La Laudato Sii è stata usata dal pensiero progressista come un manifesto ecologista: come intendeva l’ecologia integrale Francesco?

L’ambientalismo, esaltato da papa Francesco addirittura con una Enciclica, non è “cura del Creato”, ma neomalthusianesimo camuffato, come ha affermato Ettore Gotti Tedeschi. Detta ideologia spiega che l’ambiente si deve proteggere dagli eccessivi consumi, necessari a sfamare troppe bocche, frutto di eccessiva natalità. Il Papa è giunto a implicare la conversione, affermando che essa ha vari livelli: spirituale, pastorale, culturale, e persino ecologico, che non possono essere disgiunti. In verità, la conversione dell’uomo a Dio ha un solo scopo: credere al Vangelo di Gesù Cristo. L’ambientalismo non ha solo creato tutti i dissesti socioeconomici che stiamo sopportando, ma è origine di conflitti che aggravano le condizioni dei popoli.

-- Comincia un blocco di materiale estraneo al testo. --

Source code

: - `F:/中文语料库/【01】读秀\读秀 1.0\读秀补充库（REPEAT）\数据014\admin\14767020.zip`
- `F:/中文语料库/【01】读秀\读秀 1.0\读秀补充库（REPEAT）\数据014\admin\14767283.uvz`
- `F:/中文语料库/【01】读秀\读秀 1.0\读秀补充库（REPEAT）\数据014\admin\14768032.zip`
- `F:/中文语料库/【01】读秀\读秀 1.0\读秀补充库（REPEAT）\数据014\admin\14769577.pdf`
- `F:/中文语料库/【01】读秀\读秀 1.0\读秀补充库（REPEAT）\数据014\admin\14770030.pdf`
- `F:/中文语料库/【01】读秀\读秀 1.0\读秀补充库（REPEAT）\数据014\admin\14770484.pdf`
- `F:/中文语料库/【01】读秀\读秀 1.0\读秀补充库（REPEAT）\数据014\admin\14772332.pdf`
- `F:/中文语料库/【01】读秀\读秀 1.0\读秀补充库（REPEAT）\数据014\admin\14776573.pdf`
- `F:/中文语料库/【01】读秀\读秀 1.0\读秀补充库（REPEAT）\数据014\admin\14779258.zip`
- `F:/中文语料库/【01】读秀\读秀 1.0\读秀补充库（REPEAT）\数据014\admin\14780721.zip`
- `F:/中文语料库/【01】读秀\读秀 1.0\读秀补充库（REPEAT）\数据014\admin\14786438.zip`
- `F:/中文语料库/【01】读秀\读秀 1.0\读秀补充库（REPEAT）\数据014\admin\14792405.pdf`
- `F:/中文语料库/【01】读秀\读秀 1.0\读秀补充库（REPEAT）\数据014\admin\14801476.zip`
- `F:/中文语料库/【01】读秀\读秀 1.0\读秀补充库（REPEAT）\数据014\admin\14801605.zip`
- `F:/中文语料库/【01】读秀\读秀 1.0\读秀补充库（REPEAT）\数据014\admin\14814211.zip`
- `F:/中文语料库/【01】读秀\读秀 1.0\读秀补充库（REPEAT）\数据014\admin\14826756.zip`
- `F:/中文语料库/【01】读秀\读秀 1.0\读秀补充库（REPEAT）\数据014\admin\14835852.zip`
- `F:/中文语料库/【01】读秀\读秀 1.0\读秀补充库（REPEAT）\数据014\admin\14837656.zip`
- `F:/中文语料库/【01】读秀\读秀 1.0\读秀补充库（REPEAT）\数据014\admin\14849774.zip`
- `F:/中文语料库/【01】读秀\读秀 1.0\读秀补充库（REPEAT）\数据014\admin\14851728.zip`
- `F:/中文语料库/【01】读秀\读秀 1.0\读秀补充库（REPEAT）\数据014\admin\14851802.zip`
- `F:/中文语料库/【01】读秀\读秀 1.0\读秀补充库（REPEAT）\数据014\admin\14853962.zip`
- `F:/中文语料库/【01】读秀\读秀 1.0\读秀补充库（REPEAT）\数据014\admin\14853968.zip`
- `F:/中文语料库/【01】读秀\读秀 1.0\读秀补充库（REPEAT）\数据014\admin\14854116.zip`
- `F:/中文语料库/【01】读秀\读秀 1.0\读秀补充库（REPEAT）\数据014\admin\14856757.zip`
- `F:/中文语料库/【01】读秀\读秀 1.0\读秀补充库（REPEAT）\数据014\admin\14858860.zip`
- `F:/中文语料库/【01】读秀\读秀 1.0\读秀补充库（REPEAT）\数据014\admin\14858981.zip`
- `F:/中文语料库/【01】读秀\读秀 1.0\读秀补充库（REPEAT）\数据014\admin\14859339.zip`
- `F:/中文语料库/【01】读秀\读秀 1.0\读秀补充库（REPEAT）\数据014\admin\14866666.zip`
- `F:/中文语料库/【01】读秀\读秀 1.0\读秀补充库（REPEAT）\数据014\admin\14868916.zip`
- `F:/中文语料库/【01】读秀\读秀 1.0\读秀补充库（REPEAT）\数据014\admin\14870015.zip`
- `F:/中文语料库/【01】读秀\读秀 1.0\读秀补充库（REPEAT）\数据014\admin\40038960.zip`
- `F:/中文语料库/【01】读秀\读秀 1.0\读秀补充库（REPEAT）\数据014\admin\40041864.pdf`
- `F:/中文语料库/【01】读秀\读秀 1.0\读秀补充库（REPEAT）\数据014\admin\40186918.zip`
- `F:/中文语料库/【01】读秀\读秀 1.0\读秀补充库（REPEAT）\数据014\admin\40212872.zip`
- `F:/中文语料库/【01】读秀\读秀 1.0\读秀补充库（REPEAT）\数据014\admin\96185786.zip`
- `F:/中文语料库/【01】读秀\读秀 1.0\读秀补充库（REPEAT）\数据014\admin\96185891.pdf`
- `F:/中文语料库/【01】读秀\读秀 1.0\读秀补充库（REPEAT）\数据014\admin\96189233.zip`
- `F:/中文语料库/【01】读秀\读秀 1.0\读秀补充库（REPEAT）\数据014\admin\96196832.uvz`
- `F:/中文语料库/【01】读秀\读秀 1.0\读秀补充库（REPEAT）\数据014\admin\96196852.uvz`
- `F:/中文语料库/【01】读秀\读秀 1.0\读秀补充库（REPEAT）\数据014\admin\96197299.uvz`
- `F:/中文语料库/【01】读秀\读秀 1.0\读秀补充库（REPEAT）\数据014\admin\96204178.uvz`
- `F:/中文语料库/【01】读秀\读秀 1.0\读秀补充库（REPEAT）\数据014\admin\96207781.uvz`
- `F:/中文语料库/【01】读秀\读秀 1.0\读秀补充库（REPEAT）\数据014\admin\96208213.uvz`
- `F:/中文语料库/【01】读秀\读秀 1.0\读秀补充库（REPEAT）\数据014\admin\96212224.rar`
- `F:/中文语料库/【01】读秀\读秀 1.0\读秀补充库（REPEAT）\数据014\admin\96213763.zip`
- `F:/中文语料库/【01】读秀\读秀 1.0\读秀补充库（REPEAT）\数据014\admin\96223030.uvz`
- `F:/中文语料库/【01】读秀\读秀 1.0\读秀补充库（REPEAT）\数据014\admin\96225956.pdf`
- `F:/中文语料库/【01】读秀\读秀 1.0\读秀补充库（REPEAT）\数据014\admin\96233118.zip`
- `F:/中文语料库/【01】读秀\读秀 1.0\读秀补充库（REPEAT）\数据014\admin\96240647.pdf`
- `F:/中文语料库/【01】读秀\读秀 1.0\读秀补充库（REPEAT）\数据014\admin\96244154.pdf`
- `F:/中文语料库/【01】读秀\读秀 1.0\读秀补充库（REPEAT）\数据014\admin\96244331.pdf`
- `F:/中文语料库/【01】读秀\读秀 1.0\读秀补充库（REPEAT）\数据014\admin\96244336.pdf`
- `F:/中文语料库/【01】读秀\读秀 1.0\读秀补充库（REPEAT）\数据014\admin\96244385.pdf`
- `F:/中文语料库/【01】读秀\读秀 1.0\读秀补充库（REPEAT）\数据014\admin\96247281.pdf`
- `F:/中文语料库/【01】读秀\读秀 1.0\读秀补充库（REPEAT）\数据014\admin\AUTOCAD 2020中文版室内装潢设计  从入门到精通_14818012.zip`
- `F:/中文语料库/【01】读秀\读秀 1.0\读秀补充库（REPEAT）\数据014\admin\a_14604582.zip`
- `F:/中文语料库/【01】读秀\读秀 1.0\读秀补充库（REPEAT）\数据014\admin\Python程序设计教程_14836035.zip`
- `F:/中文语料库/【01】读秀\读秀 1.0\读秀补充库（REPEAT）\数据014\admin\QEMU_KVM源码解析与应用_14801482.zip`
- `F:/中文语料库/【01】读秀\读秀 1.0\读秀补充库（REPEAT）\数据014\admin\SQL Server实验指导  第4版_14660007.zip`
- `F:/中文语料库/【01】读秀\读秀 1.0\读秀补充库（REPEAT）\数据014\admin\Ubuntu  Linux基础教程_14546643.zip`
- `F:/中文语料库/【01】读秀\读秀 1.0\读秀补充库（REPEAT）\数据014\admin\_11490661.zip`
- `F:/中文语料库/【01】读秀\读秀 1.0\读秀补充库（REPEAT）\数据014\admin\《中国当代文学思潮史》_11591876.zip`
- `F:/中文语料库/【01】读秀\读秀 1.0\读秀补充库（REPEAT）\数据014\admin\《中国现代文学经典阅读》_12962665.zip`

Durante il pontificato di Francesco, e con la sua approvazione, è entrata in uso la nuova versione del Padre Nostro: quale il significato della preferenza data dal Papa all’espressione “non abbandonarci alla tentazione” piuttosto che “non indurci in tentazione”?

Il rapporto tra bontà divina, tentazione diabolica e permissione al male, da sempre rende la frase “et ne nos inducas in tentationem” difficile da spiegare, perché sembra suggerire che Dio sia quasi il responsabile delle nostre tentazioni. In italiano il verbo indurre significa spingere, ma anche condurre in un luogo. Ma la parola tentazione vuol dire anche prova. Sarebbe stato meglio modificare il sostantivo tentatio. S.Tommaso d’Aquino dice: “Cristo ci insegna a chiedere non di non essere tentati, ma di non essere indotti nella tentazione”. E si chiede: “Ma forse Dio induce al male dal momento che ci fa dire: “non ci indurre in tentazione”? Rispondo che si dice che Dio induce al male nel senso che lo permette, in quanto a causa dei suoi molti peccati precedenti, sottrae all’uomo la sua grazia, tolta la quale egli scivola nel peccato. Dunque, il testo del Pater noster si doveva lasciare com’era, quale segno della trascendenza di Dio, senza confondere i tre livelli: traduzione, interpretazione, catechesi. La nuova traduzione italiana si è appiattita al livello ultimo, la catechesi. Dio appare non più come colui che induce alla tentazione, ma che può abbandonarci ad essa.